== Segment start ==

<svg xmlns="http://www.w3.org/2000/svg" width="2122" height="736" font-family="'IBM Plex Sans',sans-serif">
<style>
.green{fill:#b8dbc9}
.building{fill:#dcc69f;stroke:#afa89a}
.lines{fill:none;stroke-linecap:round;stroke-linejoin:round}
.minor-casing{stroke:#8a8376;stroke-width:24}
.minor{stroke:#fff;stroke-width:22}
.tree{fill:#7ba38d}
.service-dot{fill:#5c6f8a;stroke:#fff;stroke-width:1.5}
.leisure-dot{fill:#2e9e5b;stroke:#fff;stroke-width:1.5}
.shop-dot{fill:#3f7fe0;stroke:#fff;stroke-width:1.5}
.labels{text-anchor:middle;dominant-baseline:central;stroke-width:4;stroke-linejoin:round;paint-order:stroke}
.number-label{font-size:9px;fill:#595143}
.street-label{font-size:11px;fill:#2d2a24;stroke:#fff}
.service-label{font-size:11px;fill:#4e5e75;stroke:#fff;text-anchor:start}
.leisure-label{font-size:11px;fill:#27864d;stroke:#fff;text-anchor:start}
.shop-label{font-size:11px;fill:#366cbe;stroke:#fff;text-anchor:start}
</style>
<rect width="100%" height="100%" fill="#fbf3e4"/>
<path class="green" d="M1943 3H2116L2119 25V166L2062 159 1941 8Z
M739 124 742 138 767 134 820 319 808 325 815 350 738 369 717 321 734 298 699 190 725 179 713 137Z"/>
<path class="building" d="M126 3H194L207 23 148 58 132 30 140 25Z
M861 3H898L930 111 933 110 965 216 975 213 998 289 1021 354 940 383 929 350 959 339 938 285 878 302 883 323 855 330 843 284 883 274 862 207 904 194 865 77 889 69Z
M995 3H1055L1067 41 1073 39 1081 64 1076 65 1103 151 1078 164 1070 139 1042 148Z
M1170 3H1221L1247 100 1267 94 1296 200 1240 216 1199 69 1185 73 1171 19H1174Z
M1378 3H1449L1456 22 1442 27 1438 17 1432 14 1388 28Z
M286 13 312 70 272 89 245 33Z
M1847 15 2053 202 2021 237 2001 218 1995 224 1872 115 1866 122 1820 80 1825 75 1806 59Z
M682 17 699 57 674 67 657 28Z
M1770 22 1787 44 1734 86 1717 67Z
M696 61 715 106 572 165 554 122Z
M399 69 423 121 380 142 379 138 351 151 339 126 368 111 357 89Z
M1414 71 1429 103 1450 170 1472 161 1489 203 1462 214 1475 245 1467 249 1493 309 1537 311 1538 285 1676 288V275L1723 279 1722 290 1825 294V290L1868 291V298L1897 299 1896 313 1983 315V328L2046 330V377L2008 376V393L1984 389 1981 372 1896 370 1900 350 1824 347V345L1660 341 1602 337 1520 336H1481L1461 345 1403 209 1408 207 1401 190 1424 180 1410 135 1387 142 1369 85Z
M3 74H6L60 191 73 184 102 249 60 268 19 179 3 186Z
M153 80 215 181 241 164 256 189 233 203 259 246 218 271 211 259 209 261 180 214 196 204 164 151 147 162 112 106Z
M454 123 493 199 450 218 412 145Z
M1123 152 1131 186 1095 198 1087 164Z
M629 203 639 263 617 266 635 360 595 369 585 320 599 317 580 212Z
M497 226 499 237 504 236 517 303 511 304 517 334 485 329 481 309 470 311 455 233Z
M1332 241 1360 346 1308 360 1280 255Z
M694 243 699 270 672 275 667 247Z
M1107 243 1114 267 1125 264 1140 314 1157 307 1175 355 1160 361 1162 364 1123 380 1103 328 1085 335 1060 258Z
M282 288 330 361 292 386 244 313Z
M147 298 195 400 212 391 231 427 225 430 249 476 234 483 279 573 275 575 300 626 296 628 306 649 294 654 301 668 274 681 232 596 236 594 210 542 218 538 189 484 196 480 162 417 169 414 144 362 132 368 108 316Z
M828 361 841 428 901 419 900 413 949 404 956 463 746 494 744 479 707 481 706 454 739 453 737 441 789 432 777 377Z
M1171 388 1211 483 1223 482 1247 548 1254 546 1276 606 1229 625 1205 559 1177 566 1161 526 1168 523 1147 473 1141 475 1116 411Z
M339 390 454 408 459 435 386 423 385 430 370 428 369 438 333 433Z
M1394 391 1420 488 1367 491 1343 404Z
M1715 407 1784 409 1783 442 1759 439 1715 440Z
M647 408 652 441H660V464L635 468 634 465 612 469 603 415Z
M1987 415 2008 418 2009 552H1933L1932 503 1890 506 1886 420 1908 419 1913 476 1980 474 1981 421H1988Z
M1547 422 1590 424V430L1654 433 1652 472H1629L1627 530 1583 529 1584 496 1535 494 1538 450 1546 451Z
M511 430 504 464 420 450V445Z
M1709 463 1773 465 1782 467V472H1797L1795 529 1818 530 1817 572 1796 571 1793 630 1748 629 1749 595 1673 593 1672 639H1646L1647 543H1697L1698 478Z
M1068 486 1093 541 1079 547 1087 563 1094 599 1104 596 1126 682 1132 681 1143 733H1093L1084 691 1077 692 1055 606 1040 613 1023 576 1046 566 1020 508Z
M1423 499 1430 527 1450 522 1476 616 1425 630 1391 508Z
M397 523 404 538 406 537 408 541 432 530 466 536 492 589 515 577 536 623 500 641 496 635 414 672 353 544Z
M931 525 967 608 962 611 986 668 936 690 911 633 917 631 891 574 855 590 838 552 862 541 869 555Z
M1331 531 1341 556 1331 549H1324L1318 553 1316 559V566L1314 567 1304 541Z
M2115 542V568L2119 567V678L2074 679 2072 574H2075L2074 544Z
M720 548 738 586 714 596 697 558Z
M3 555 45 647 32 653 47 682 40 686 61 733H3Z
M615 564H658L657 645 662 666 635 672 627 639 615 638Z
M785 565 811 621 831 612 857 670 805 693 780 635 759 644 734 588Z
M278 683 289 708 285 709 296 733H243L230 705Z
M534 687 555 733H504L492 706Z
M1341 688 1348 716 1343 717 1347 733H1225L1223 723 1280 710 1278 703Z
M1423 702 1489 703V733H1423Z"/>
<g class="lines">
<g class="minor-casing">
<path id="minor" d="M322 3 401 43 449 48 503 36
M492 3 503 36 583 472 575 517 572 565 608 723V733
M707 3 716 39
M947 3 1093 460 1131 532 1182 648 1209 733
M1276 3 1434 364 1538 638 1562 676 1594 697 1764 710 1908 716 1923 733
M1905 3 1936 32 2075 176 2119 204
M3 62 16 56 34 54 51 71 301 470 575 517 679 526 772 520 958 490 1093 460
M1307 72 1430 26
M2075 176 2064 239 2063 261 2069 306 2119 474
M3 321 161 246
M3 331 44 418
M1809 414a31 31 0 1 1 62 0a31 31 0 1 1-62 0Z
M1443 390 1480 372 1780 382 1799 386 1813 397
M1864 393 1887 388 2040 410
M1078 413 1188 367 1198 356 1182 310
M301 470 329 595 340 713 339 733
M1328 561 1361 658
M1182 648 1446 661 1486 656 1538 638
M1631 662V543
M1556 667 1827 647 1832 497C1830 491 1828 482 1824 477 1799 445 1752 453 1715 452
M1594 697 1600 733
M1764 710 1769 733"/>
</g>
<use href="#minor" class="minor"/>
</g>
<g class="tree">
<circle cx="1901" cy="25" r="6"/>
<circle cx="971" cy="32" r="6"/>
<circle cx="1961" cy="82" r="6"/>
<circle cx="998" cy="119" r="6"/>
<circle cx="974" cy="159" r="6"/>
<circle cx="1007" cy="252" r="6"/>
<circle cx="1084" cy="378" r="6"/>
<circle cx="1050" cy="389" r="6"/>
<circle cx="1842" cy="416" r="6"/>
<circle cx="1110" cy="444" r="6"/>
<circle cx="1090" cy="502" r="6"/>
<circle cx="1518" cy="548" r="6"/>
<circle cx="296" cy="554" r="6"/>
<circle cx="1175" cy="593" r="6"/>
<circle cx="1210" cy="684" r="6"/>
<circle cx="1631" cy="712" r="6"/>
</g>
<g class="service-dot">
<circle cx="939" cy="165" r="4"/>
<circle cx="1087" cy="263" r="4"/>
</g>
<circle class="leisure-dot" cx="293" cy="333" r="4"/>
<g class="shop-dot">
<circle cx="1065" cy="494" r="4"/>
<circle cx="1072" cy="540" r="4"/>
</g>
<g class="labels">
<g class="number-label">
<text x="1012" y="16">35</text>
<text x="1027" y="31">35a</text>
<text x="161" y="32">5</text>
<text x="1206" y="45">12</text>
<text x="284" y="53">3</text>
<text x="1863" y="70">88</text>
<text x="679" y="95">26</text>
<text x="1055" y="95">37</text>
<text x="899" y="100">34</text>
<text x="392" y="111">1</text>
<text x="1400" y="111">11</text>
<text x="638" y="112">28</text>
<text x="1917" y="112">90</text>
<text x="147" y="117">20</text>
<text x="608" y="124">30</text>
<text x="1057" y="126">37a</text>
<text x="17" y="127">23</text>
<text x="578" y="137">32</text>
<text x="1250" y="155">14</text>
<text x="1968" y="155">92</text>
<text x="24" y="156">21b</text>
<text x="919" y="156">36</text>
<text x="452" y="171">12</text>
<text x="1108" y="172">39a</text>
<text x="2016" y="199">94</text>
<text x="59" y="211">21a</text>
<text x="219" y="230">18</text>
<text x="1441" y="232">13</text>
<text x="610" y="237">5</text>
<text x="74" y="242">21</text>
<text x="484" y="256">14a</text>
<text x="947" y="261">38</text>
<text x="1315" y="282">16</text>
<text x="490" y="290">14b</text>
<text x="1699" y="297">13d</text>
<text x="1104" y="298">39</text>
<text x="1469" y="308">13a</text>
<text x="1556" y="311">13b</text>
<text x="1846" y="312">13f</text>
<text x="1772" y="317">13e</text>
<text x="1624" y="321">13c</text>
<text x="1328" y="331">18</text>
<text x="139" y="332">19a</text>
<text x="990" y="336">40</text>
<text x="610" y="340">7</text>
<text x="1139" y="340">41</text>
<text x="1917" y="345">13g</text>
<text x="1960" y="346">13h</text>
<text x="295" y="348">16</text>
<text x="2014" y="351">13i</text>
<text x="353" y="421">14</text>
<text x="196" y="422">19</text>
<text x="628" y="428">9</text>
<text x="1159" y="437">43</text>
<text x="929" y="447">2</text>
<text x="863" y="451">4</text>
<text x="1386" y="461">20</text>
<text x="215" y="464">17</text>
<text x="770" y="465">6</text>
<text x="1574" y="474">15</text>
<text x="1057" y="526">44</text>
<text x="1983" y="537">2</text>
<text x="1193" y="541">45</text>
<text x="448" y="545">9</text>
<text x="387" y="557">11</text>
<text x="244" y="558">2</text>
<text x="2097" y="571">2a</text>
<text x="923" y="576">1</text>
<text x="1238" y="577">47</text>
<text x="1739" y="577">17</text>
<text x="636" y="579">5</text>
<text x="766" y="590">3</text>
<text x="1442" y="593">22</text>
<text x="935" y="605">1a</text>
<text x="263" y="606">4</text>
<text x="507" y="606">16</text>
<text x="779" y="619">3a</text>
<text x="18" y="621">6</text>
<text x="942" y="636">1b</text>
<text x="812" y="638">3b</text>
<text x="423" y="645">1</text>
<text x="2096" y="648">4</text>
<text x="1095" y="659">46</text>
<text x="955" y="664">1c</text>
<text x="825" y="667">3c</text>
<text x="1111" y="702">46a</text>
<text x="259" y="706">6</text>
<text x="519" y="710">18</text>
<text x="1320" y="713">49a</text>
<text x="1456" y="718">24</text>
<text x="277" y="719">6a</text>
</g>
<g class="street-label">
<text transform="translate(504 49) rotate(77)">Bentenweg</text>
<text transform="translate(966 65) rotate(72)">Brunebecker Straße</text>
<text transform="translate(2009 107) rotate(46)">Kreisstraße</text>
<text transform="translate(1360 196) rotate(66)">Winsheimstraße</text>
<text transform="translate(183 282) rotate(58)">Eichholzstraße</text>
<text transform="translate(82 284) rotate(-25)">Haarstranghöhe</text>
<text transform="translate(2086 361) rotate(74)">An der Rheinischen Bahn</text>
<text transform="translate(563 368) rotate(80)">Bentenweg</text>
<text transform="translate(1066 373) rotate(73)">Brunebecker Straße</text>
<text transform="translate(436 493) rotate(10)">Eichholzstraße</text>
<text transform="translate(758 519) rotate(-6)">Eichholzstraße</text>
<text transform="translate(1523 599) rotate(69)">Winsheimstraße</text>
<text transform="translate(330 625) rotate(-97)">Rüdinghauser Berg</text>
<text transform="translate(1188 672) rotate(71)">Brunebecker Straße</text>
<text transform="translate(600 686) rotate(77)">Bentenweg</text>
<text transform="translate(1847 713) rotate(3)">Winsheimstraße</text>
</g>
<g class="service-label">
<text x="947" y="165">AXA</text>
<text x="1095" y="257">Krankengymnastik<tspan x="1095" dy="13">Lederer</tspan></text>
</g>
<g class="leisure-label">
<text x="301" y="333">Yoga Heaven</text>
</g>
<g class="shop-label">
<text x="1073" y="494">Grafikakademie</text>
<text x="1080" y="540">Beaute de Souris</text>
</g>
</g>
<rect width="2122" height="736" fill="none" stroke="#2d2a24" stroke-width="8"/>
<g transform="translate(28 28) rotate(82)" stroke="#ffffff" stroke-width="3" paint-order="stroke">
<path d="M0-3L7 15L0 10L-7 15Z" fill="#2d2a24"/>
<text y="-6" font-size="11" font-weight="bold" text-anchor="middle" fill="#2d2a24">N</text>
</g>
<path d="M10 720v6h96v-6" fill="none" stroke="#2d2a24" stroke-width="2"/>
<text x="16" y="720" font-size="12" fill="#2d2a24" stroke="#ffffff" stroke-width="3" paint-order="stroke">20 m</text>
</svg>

== Segment end ==
== Segment start ==

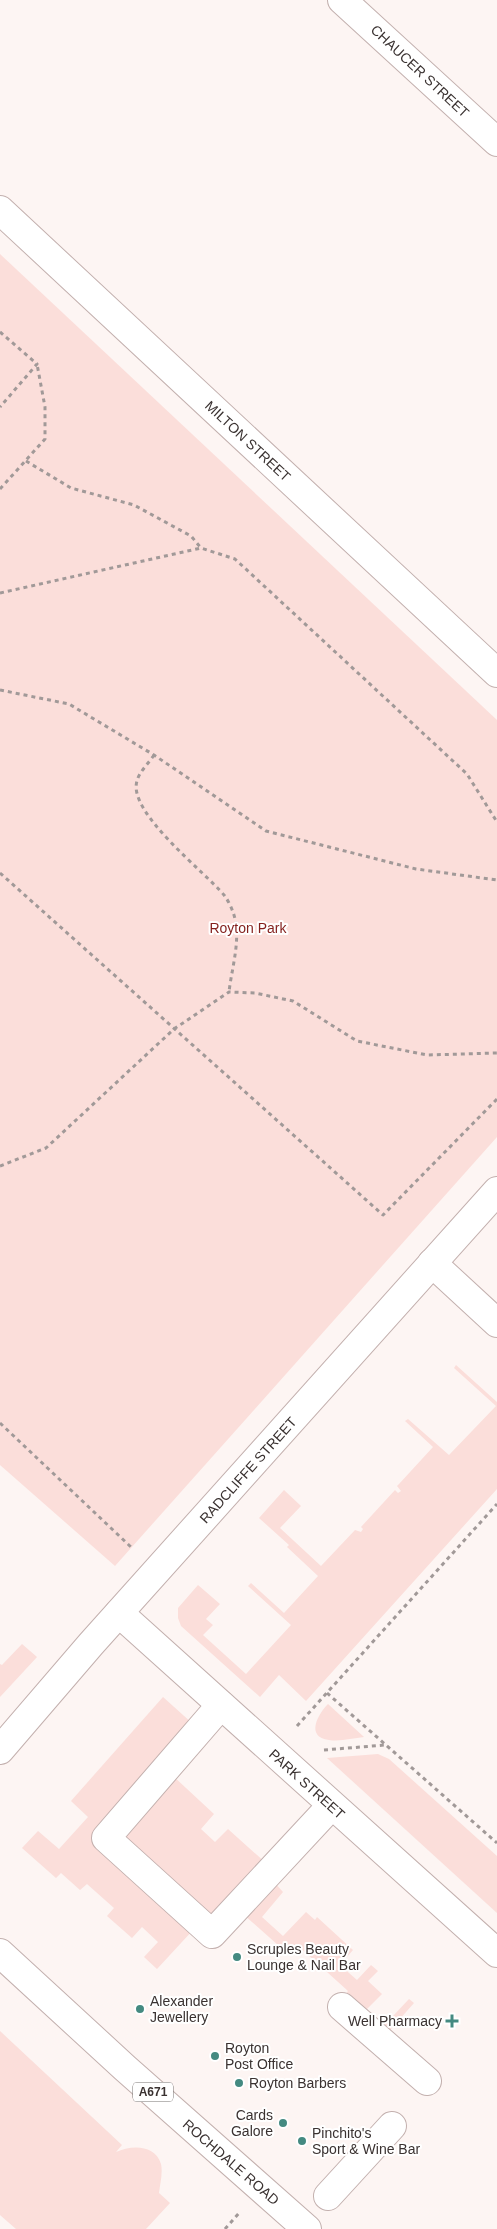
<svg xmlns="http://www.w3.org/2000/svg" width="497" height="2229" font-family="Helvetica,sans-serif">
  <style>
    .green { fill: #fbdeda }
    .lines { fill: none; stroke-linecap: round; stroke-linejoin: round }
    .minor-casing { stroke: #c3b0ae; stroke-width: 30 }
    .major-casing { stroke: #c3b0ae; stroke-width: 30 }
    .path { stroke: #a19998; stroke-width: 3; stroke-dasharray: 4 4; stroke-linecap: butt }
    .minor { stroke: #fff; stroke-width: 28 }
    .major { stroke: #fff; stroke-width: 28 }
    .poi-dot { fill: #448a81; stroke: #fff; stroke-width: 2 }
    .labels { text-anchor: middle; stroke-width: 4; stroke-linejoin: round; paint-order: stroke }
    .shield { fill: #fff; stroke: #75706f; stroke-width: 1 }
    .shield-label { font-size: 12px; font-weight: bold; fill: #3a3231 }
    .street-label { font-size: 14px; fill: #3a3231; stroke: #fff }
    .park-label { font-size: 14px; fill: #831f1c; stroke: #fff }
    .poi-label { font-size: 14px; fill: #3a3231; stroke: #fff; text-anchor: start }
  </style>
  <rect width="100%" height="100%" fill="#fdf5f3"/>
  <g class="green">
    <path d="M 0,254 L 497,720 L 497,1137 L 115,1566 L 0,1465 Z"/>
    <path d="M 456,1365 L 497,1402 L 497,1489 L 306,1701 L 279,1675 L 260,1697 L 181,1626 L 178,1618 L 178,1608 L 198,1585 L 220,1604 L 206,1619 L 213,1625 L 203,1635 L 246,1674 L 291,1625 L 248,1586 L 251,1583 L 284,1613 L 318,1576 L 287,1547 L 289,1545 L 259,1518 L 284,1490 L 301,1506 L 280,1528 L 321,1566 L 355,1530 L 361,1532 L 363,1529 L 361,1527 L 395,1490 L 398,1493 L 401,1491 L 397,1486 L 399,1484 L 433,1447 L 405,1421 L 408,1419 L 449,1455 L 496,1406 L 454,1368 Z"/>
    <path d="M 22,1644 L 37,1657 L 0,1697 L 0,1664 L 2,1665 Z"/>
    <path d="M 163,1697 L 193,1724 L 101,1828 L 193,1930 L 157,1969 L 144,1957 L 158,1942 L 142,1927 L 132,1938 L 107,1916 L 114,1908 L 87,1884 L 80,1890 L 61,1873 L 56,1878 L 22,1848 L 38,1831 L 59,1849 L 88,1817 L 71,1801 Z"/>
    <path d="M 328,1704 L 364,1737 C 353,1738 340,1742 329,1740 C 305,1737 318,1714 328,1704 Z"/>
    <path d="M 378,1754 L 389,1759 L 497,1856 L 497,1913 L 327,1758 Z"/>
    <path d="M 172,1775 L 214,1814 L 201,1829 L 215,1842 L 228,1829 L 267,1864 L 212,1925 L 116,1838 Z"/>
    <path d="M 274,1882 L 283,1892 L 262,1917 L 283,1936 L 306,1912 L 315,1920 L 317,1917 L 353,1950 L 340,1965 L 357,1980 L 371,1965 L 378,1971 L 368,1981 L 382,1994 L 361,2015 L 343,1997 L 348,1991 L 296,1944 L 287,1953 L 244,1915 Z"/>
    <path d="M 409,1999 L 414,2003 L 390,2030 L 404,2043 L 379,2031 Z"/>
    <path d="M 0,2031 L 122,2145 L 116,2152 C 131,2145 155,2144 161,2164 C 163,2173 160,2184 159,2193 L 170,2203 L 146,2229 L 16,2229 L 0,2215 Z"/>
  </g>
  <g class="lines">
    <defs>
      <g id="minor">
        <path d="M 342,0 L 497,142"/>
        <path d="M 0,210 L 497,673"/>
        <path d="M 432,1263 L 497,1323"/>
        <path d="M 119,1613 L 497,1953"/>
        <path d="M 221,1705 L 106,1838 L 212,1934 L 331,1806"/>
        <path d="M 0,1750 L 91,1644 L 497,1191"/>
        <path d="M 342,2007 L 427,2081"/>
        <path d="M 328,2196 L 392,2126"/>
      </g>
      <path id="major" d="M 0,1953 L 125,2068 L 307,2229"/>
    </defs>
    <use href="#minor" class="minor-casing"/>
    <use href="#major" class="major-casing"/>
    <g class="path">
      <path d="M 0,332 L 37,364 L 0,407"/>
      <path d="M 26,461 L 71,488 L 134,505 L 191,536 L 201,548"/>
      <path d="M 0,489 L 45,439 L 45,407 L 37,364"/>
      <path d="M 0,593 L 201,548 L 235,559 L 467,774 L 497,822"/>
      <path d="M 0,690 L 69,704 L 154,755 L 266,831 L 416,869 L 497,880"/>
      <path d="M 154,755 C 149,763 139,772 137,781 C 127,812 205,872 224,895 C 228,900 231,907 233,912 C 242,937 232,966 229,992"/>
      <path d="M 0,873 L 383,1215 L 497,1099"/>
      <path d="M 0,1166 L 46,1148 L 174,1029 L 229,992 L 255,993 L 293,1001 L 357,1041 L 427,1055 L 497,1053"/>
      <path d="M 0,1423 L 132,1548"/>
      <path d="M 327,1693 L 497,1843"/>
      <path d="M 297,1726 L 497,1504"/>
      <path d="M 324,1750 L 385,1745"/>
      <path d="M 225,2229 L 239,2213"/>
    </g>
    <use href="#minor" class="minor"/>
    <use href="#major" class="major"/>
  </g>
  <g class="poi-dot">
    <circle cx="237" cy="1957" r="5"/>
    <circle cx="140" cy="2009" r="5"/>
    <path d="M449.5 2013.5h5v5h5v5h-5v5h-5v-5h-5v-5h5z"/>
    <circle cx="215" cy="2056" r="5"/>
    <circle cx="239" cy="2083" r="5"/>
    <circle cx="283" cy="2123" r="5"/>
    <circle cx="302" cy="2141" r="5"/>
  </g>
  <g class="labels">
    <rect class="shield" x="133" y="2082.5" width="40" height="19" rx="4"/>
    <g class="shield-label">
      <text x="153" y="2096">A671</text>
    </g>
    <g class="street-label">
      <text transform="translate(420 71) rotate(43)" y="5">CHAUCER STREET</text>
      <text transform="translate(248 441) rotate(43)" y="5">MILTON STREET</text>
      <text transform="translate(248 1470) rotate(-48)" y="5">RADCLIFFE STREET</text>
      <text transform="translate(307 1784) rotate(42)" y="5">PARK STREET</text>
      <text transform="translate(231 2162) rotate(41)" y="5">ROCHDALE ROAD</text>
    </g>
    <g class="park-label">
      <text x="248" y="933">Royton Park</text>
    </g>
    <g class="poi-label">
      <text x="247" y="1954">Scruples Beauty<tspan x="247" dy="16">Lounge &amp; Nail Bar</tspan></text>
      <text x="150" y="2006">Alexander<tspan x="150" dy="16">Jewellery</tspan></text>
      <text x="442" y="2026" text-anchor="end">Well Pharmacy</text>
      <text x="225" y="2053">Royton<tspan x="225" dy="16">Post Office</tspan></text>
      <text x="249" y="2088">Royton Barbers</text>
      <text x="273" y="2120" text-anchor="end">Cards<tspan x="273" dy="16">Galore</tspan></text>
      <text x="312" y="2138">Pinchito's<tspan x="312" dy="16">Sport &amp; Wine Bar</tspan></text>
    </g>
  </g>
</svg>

== Segment end ==

-- What you are asked to do --
Using only the listing above, restate exactly the lines from the line containing "none; stroke-linecap: round;" through the line containing "#448a81; stroke: #fff;", both included.

-- Written solution --
    .lines { fill: none; stroke-linecap: round; stroke-linejoin: round }
    .minor-casing { stroke: #c3b0ae; stroke-width: 30 }
    .major-casing { stroke: #c3b0ae; stroke-width: 30 }
    .path { stroke: #a19998; stroke-width: 3; stroke-dasharray: 4 4; stroke-linecap: butt }
    .minor { stroke: #fff; stroke-width: 28 }
    .major { stroke: #fff; stroke-width: 28 }
    .poi-dot { fill: #448a81; stroke: #fff; stroke-width: 2 }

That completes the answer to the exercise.